A piece of art history has now found its rightful home in Taupō. The 1889 work by Charles Decimus Barraud (1822-1897) depicting Lake Taupō was due to go under the hammer at Cordy's auction house in Auckland when it was spotted by long-time local resident and former deputy mayor Christine McElwee.
Taupō District Council was fortunate enough to be able to gain the financial support of the Friends of the Museum who recognised the importance of the painting and so, together with funds from a bequest from the estate of Trevor Hosking, the painting was successfully purchased, and will now be displayed in Taupō Museum.
Library and museum manager Luisa Haines said the painting was a valuable addition to the collection.
"Barraud's landscape paintings provide a record of early New Zealand scenes and are considered of important heritage value.

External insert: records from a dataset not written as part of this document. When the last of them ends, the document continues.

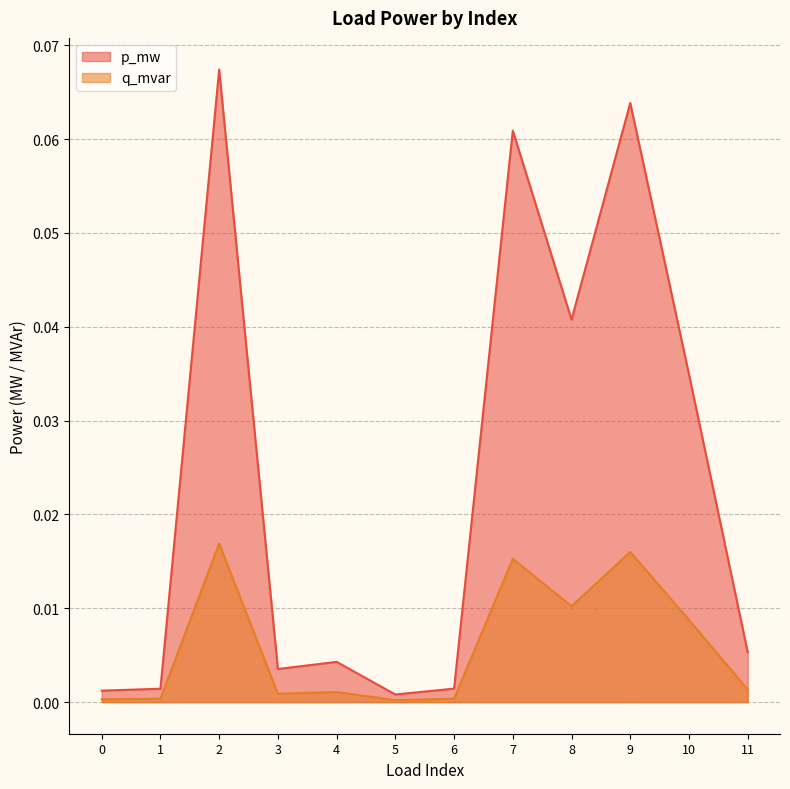

Which category has the lowest value in the p_mw series?

5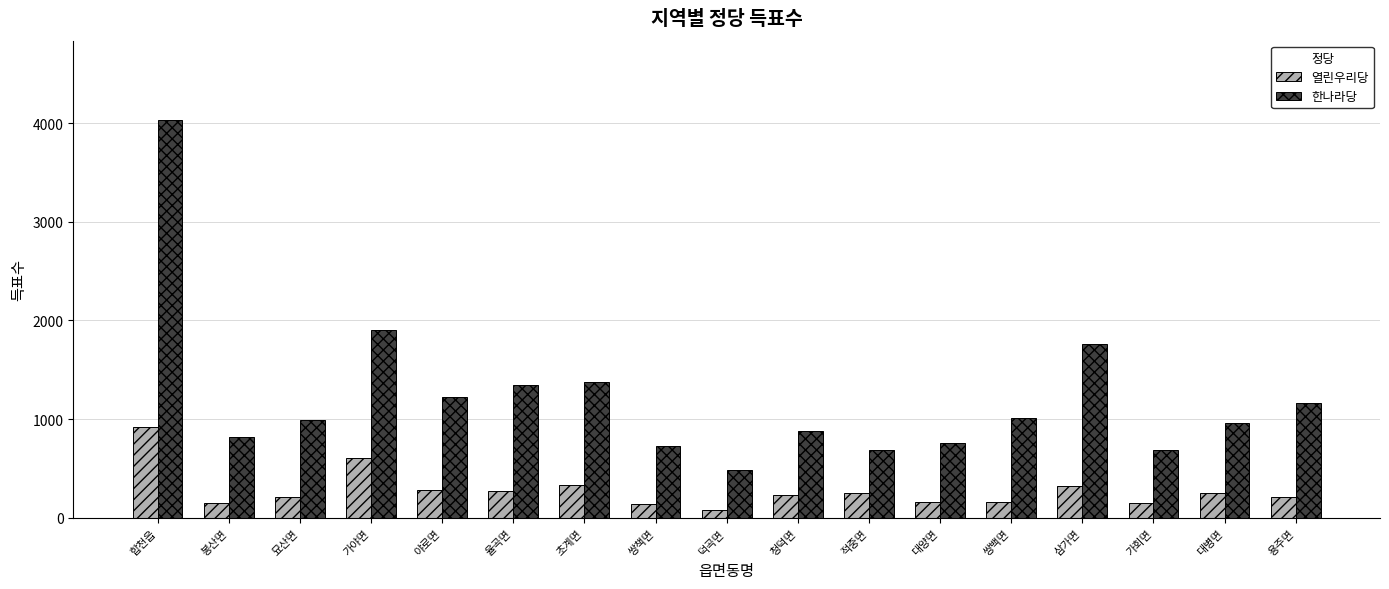

Count the number of categories in the chart.

17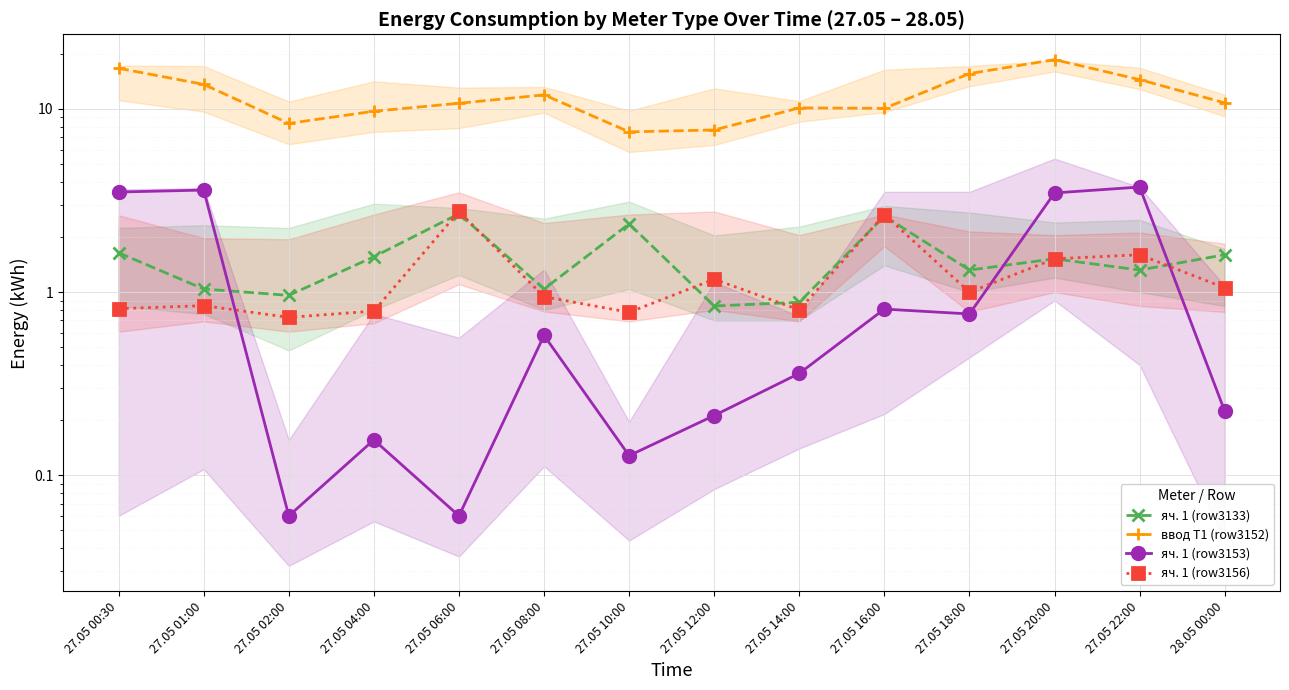

Which series has the largest range (max minus min)?

ввод Т1 (row3152)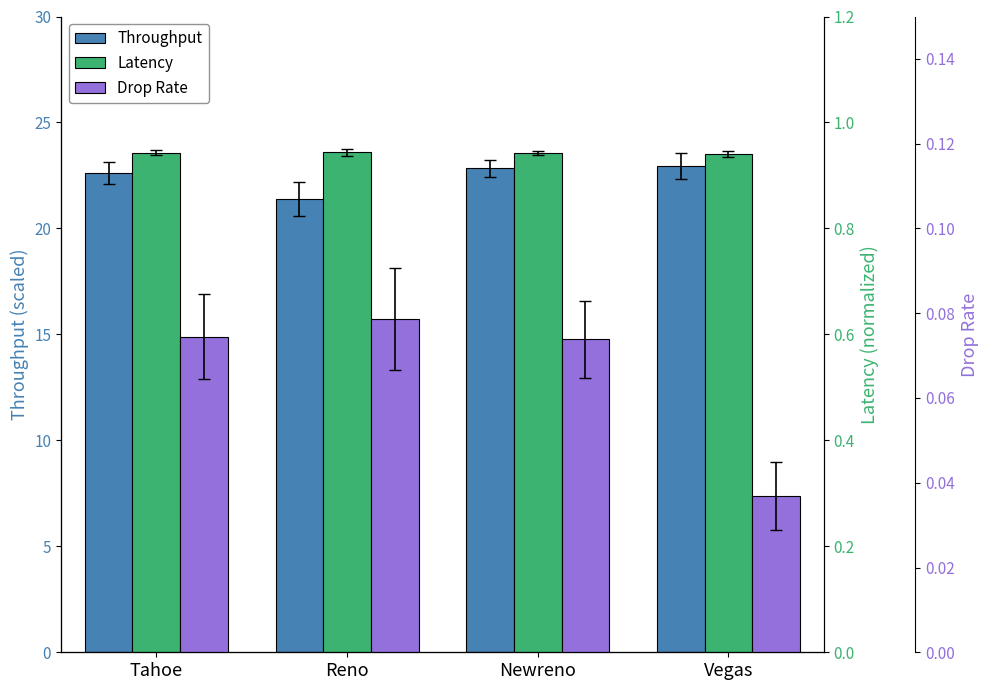

The value of Throughput at Tahoe is 4.7. True or false?

False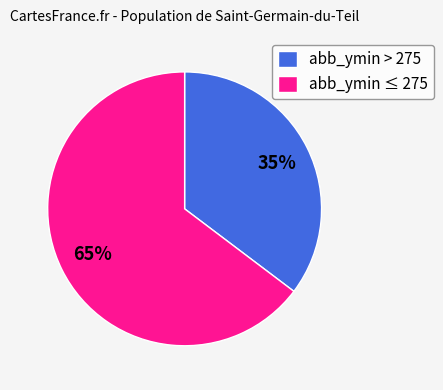

Between abb_ymin ≤ 275 and abb_ymin > 275, which is larger?

abb_ymin ≤ 275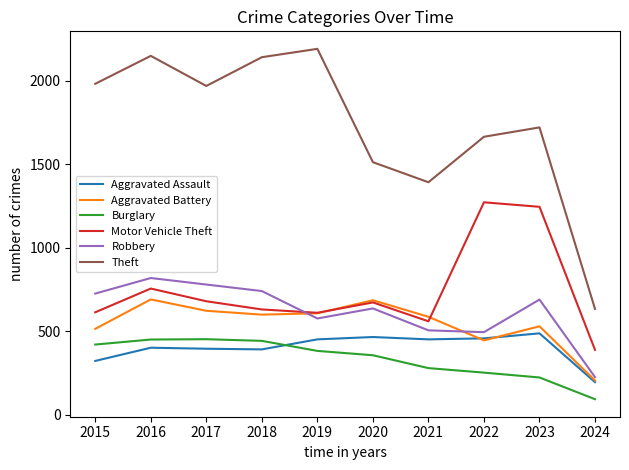

True or false: Theft and Aggravated Assault intersect in this chart.

False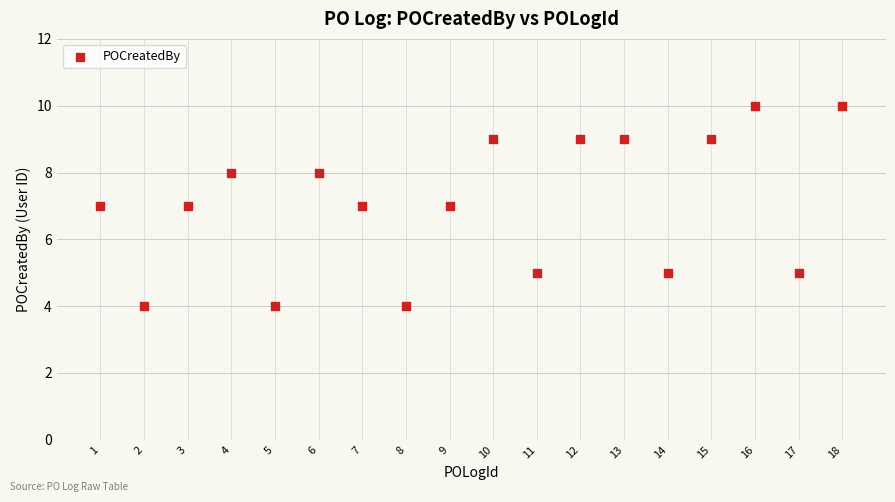

What is the range of X values (max minus min)?

17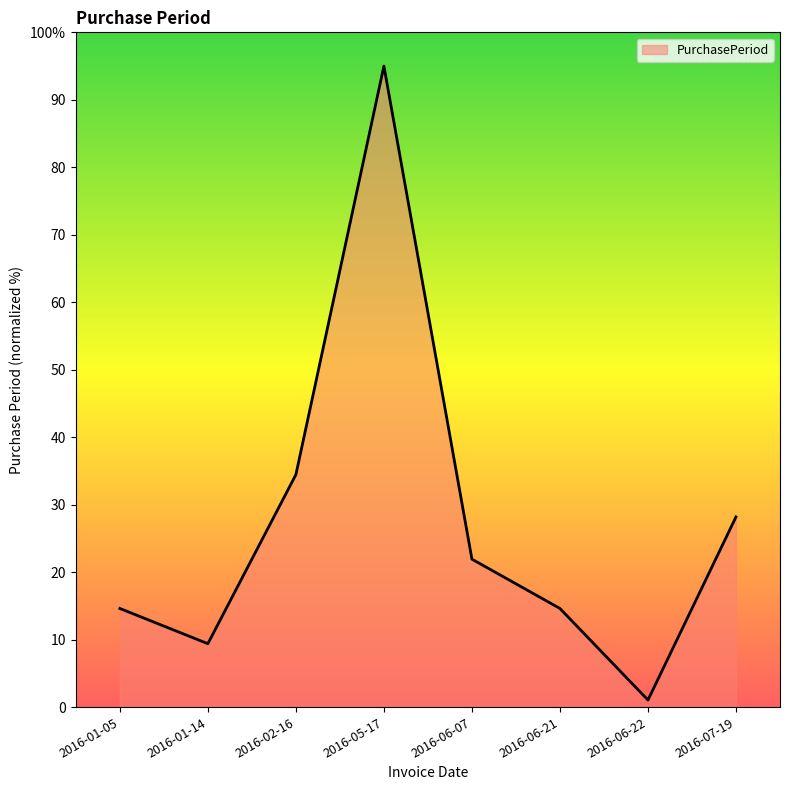

What is the value of the 3rd point from the left?

34.5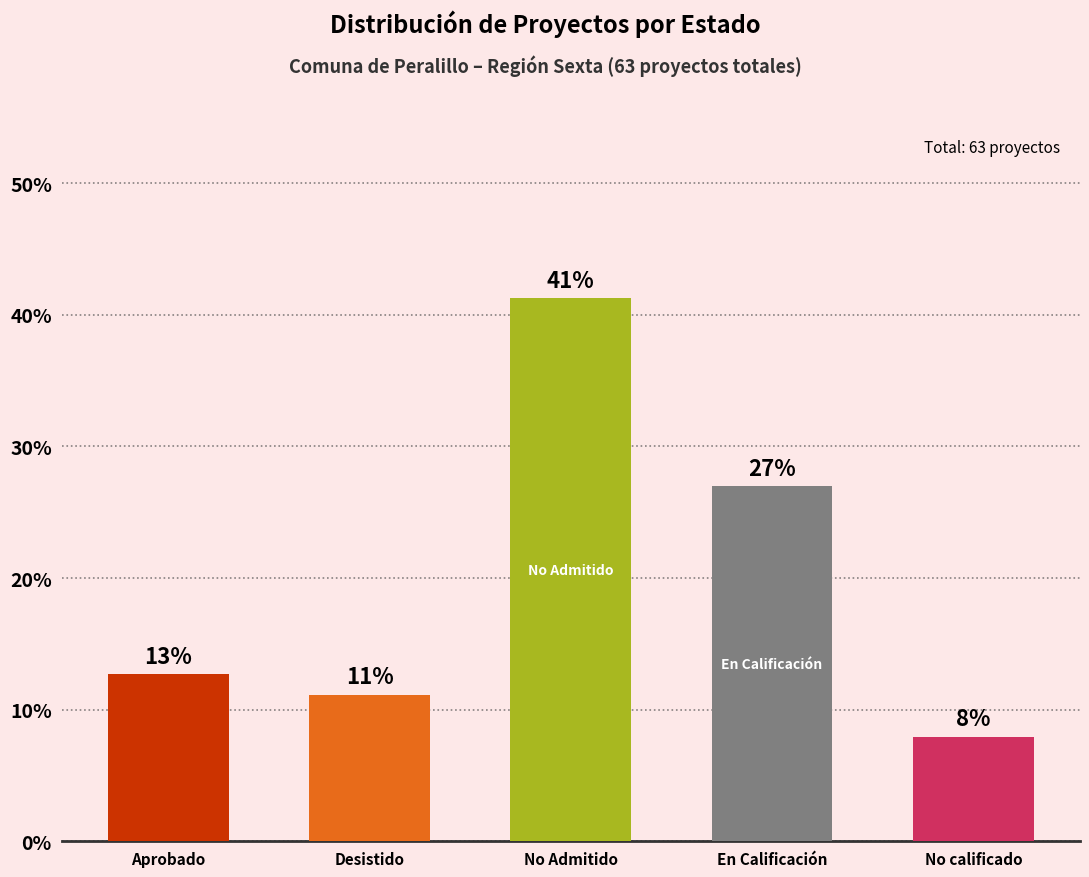

Rank the categories by value from lowest to highest.

No calificado, Desistido, Aprobado, En Calificación, No Admitido a Tramitación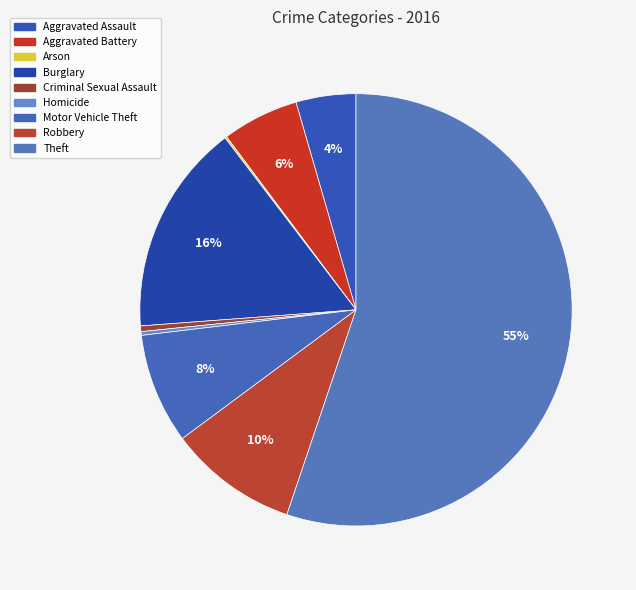

Which has a higher value, Motor Vehicle Theft or Aggravated Battery?

Motor Vehicle Theft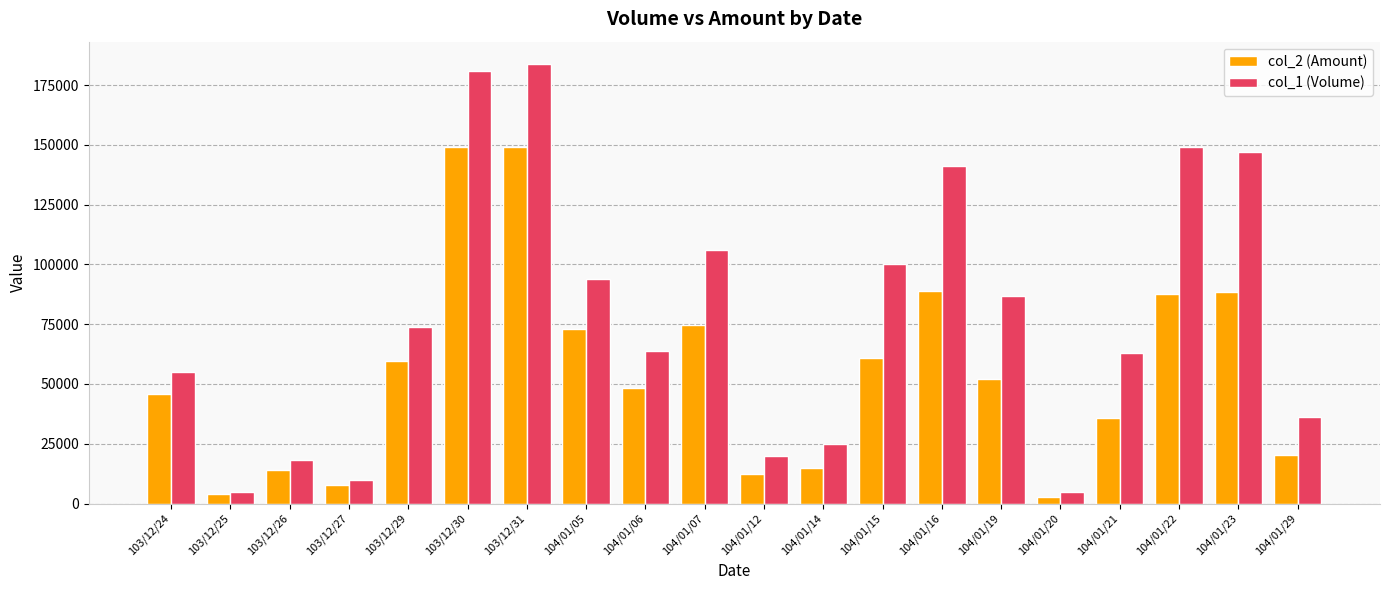

What is the sum of all col_2 (Amount) values?

1090370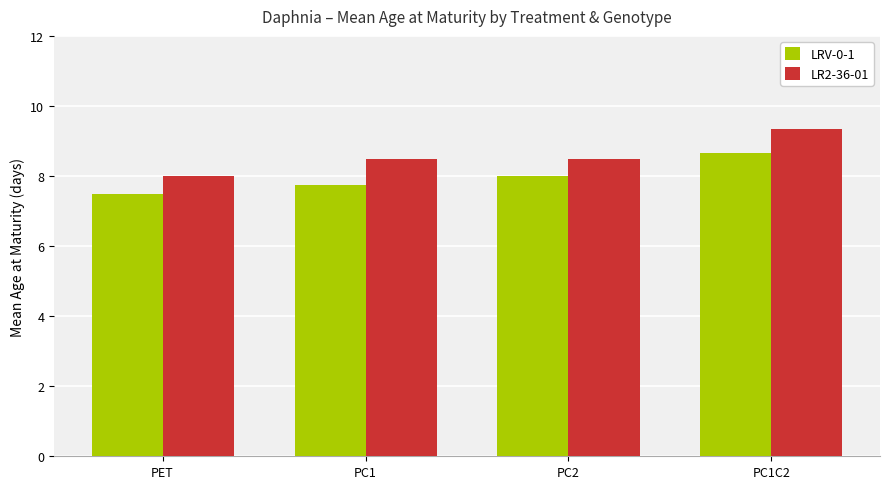

The LRV-0-1 series shows 11.2 at PET. True or false?

False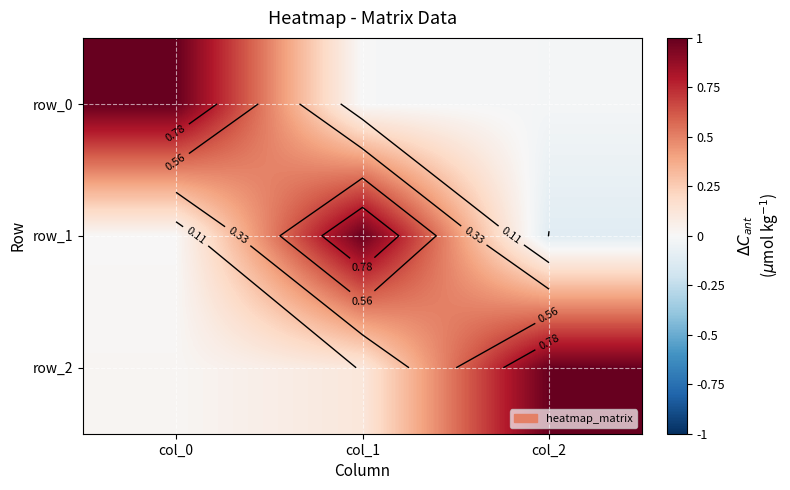

Which series has the largest total across all categories?

row_2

Hopefully we will see more joint efforts like this in the future that add other significant works to the collection."
The newly acquired painting will join another of Barraud's works in the museum, though staff are not yet sure of just where it will be hung.
Mayor David Trewavas said the painting offered an important glimpse into the past and was a valuable addition to the museum's collection.
"It's fantastic to see this painting of our river, lake and mountains find a good home here in Taupō, and it's also great to see how the community came together, at really short notice, to purchase it for the district."
Above L-R: Christine McElwee and Roger Marshall of Friends of the Museum, Mayor David Trewavas, and museum displays officer Jon Primmer with the newly acquired artwork.